Behind the numbers – Liquid Friday’s Gender Pay Gap Report
Every year, organisations with 250 or more employees are required to publish their Gender Pay Gap data. It’s an important measure, not just of equal pay for equal work (which is a legal requirement), but of the difference in average earnings between men and women across a workforce. In short, it highlights representation, opportunity and how different roles are distributed.
By the nature of our workforce at Liquid Friday, our report goes a bit further. The data not only reflects our internal head office team, but also our umbrella workers – contractors employed by us who work via recruitment agencies for end clients. This means our figures give a unique and broader snapshot of gender pay trends across the sectors we support.
Our data
Because umbrella companies employ workers across a wide range of assignments, our Gender Pay Gap data is shaped by the industries those workers operate in.
Over 70% of our contractor workforce is engaged in sectors such as construction, engineering and rail – industries that have historically been male-dominated.
This context is key. It means our report doesn’t just reflect our own internal gender pay position, but gives a window into gender representation across parts of the UK’s flexible labour market.
Headline figures
There is positive new at the core of this year’s report:
- Median gender pay gap: 0%
- Mean gender pay gap: 0%
So, in real terms, this means women and men are paid equally for comparable work across our organisation. This is something we are proud of. It reflects a consistent and structured approach to pay, underpinned by fairness and transparency.
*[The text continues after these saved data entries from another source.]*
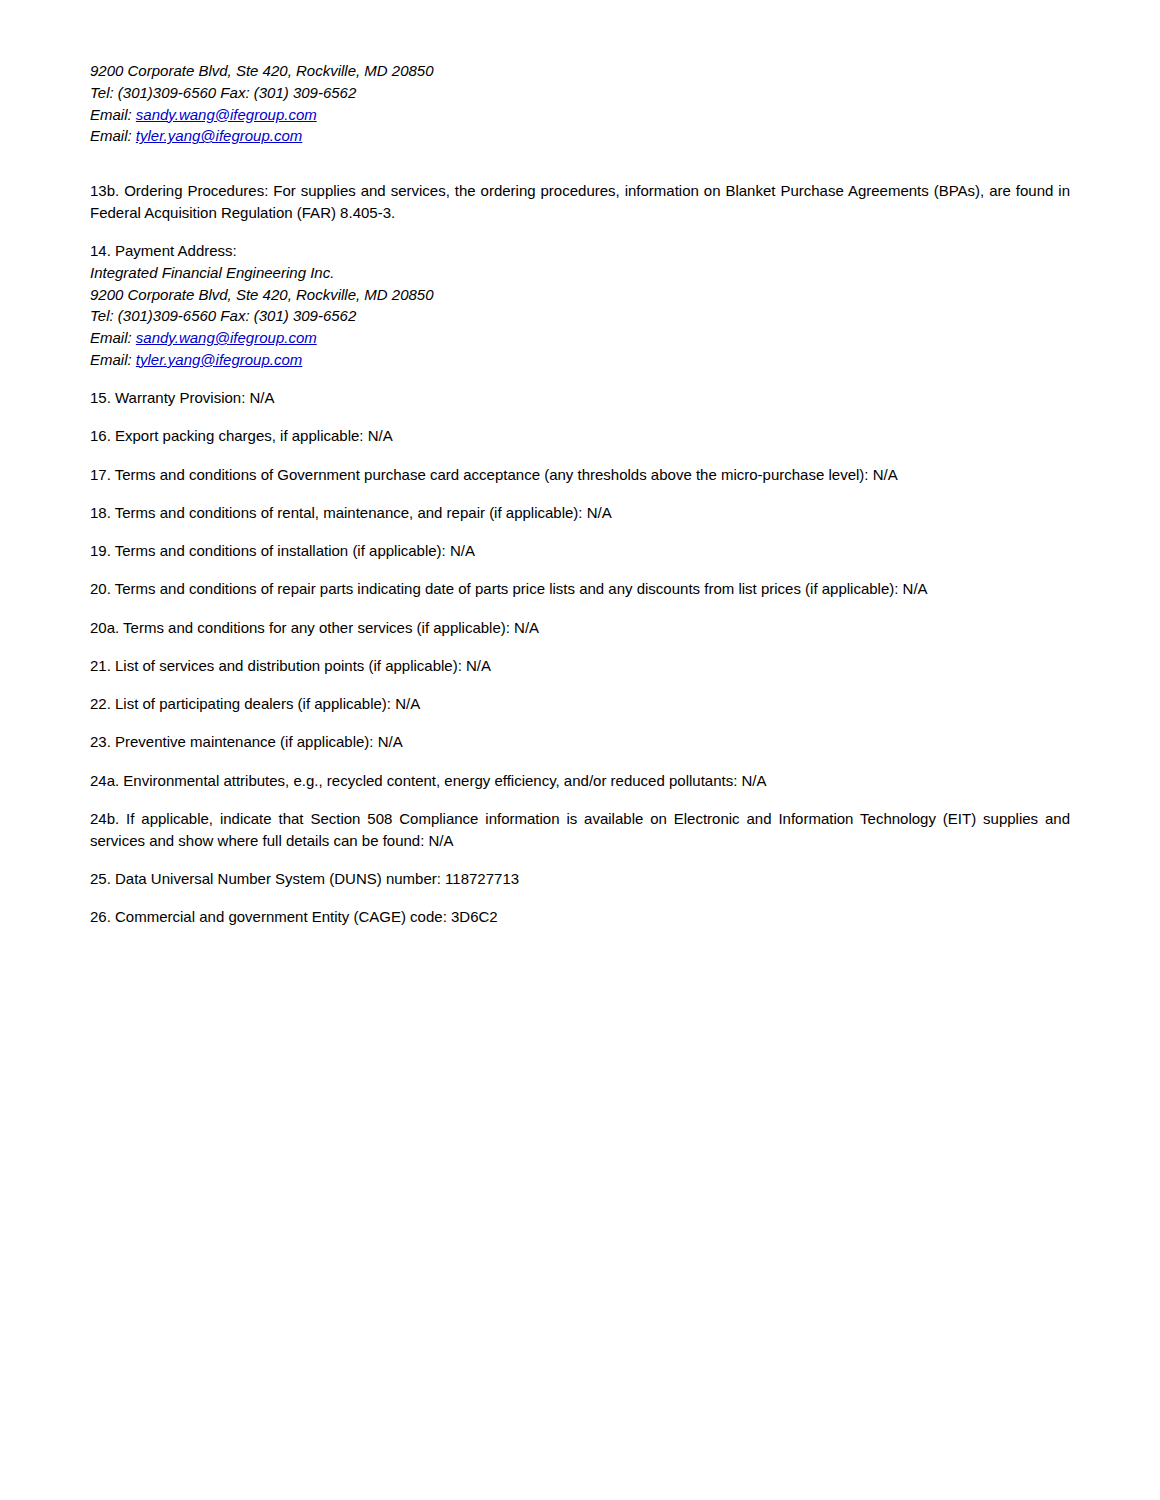9200 Corporate Blvd, Ste 420, Rockville, MD 20850
Tel: (301)309-6560 Fax: (301) 309-6562
Email: sandy.wang@ifegroup.com
Email: tyler.yang@ifegroup.com
13b. Ordering Procedures: For supplies and services, the ordering procedures, information on Blanket Purchase Agreements (BPAs), are found in Federal Acquisition Regulation (FAR) 8.405-3.
14. Payment Address:
Integrated Financial Engineering Inc.
9200 Corporate Blvd, Ste 420, Rockville, MD 20850
Tel: (301)309-6560 Fax: (301) 309-6562
Email: sandy.wang@ifegroup.com
Email: tyler.yang@ifegroup.com
15. Warranty Provision: N/A
16. Export packing charges, if applicable: N/A
17. Terms and conditions of Government purchase card acceptance (any thresholds above the micro-purchase level): N/A
18. Terms and conditions of rental, maintenance, and repair (if applicable): N/A
19. Terms and conditions of installation (if applicable): N/A
20. Terms and conditions of repair parts indicating date of parts price lists and any discounts from list prices (if applicable): N/A
20a. Terms and conditions for any other services (if applicable): N/A
21. List of services and distribution points (if applicable): N/A
22. List of participating dealers (if applicable): N/A
23. Preventive maintenance (if applicable): N/A
24a. Environmental attributes, e.g., recycled content, energy efficiency, and/or reduced pollutants: N/A
24b. If applicable, indicate that Section 508 Compliance information is available on Electronic and Information Technology (EIT) supplies and services and show where full details can be found: N/A
25. Data Universal Number System (DUNS) number: 118727713
26. Commercial and government Entity (CAGE) code: 3D6C2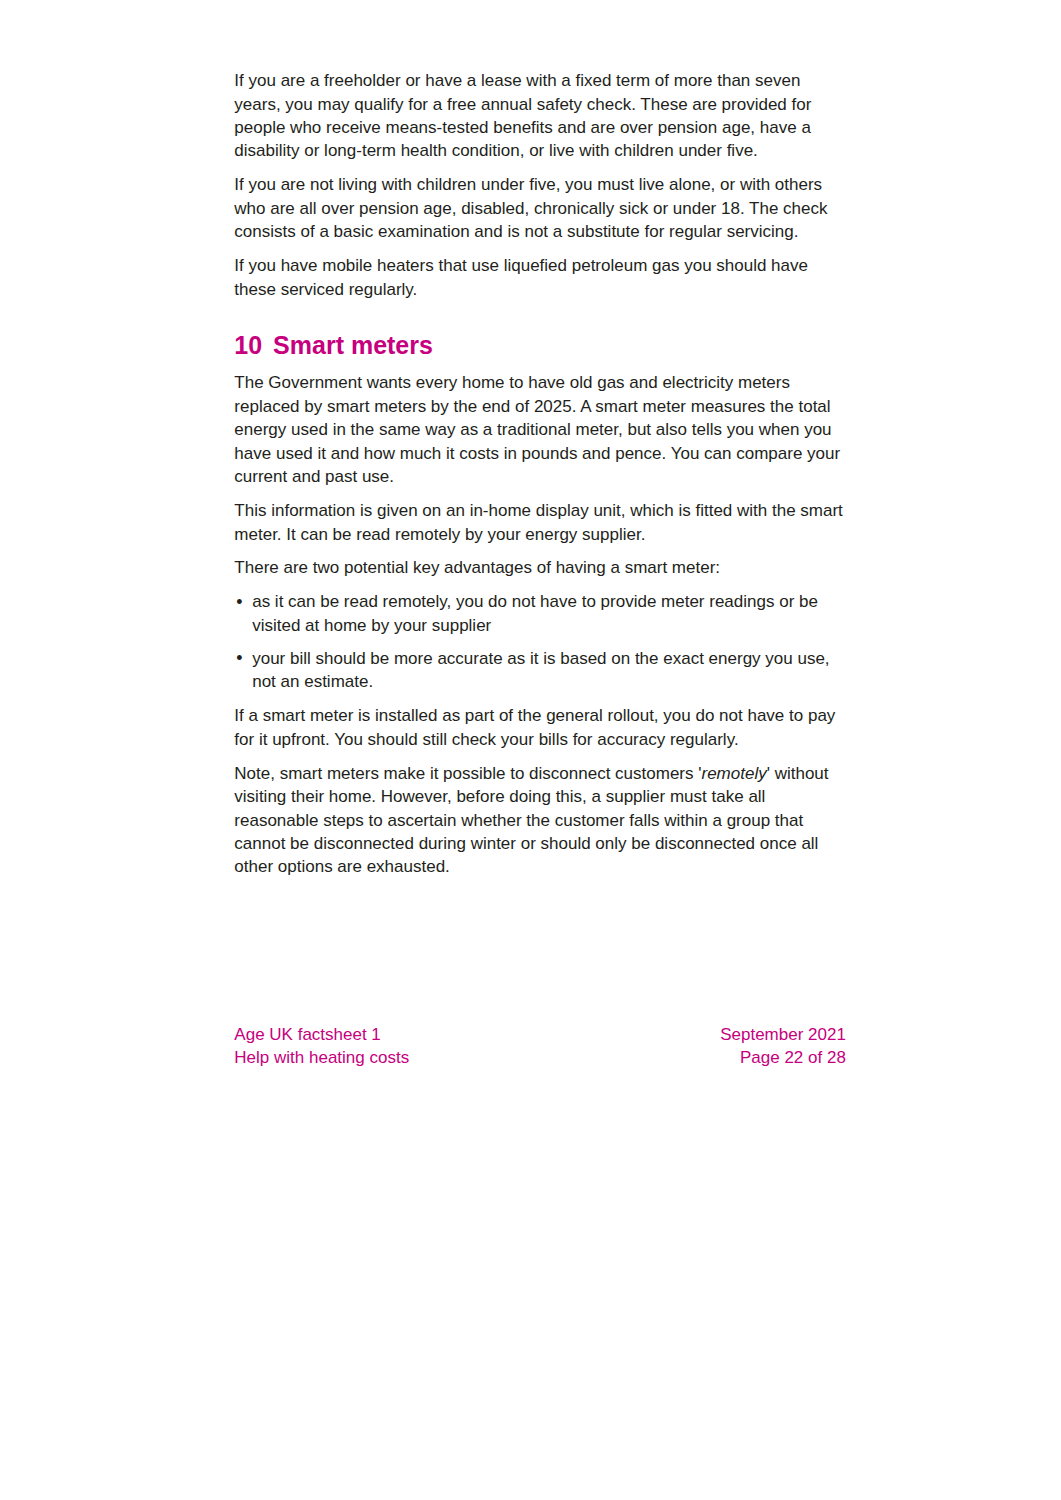If you are a freeholder or have a lease with a fixed term of more than seven years, you may qualify for a free annual safety check. These are provided for people who receive means-tested benefits and are over pension age, have a disability or long-term health condition, or live with children under five.
If you are not living with children under five, you must live alone, or with others who are all over pension age, disabled, chronically sick or under 18. The check consists of a basic examination and is not a substitute for regular servicing.
If you have mobile heaters that use liquefied petroleum gas you should have these serviced regularly.
10 Smart meters
The Government wants every home to have old gas and electricity meters replaced by smart meters by the end of 2025. A smart meter measures the total energy used in the same way as a traditional meter, but also tells you when you have used it and how much it costs in pounds and pence. You can compare your current and past use.
This information is given on an in-home display unit, which is fitted with the smart meter. It can be read remotely by your energy supplier.
There are two potential key advantages of having a smart meter:
as it can be read remotely, you do not have to provide meter readings or be visited at home by your supplier
your bill should be more accurate as it is based on the exact energy you use, not an estimate.
If a smart meter is installed as part of the general rollout, you do not have to pay for it upfront. You should still check your bills for accuracy regularly.
Note, smart meters make it possible to disconnect customers 'remotely' without visiting their home. However, before doing this, a supplier must take all reasonable steps to ascertain whether the customer falls within a group that cannot be disconnected during winter or should only be disconnected once all other options are exhausted.
Age UK factsheet 1
Help with heating costs
September 2021
Page 22 of 28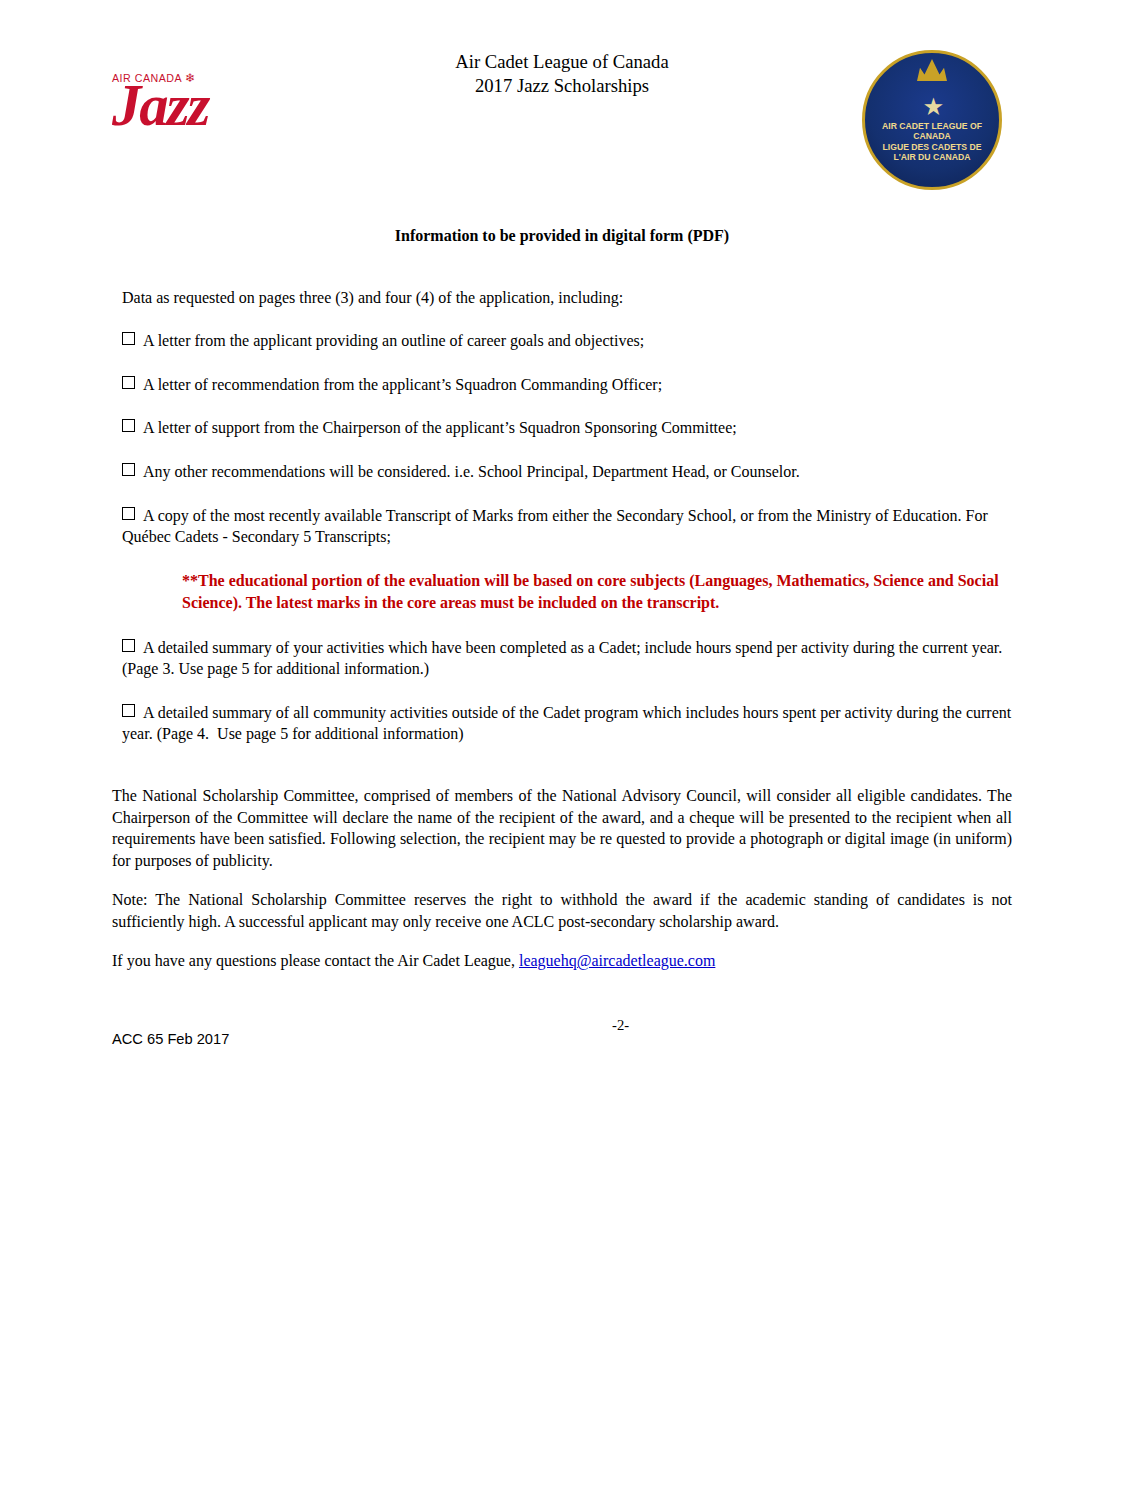AIR CANADA ❄
Jazz
★
AIR CADET LEAGUE OF CANADA
LIGUE DES CADETS DE L'AIR DU CANADA
Air Cadet League of Canada 2017 Jazz Scholarships
Information to be provided in digital form (PDF)
Data as requested on pages three (3) and four (4) of the application, including:
A letter from the applicant providing an outline of career goals and objectives;
A letter of recommendation from the applicant’s Squadron Commanding Officer;
A letter of support from the Chairperson of the applicant’s Squadron Sponsoring Committee;
Any other recommendations will be considered. i.e. School Principal, Department Head, or Counselor.
A copy of the most recently available Transcript of Marks from either the Secondary School, or from the Ministry of Education. For Québec Cadets - Secondary 5 Transcripts;
**The educational portion of the evaluation will be based on core subjects (Languages, Mathematics, Science and Social Science). The latest marks in the core areas must be included on the transcript.
A detailed summary of your activities which have been completed as a Cadet; include hours spend per activity during the current year. (Page 3. Use page 5 for additional information.)
A detailed summary of all community activities outside of the Cadet program which includes hours spent per activity during the current year. (Page 4. Use page 5 for additional information)
The National Scholarship Committee, comprised of members of the National Advisory Council, will consider all eligible candidates. The Chairperson of the Committee will declare the name of the recipient of the award, and a cheque will be presented to the recipient when all requirements have been satisfied. Following selection, the recipient may be re quested to provide a photograph or digital image (in uniform) for purposes of publicity.
Note: The National Scholarship Committee reserves the right to withhold the award if the academic standing of candidates is not sufficiently high. A successful applicant may only receive one ACLC post-secondary scholarship award.
If you have any questions please contact the Air Cadet League, leaguehq@aircadetleague.com
ACC 65 Feb 2017
-2-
Representation across pay quartiles
Our data show that women are underrepresented in the highest-paid roles:
- 19.6% of the upper pay quartile are women
- 12.2% of the lower pay quartile are women
This distribution reflects the industries we operate in, where higher-paid technical and site-based roles are still predominantly held by men. It is not about unequal pay for the same work, but about who is working in which roles.
What’s driving the bonus gap?
- 100% of both men and women received bonus pay
- Median bonus gap: 12.9% (lower for women)
- Mean bonus gap: 29.8% (lower for women)
Again, this is not due to difference in entitlement. Instead, it reflects variations in assignment types, contract values and earnings patterns across different sectors. Higher- value contracts naturally influence bonus outcomes.
How do we compare nationally?
According to the UK Government’s Gender Pay Gap reporting data, the national median gender pay gap typically sits at around 13-15%% in favour of men across all sectors.
Against that backdrop, Liquid Friday’s 0% median and mean pay gap stands out as a strong result. It demonstrated that where we have direct control over pay structures, equality is being achieved.
Where differences do exist, they mirror wider gender representation trends in certain industries.
Looking ahead
Gender pay reporting is about more than equal pay alone. It also highlights how representation varies across different roles and levels.
Looking ahead, our focus is to:
- Maintain equal pay for equal work
- Better understand the drivers behind representation gaps
- Support greater diversity across the sectors we serve.
As an umbrella company operating at the heart of the UK’s contractor workforce, we have a role to play, not just in reporting gender pay trends, but in helping shape them.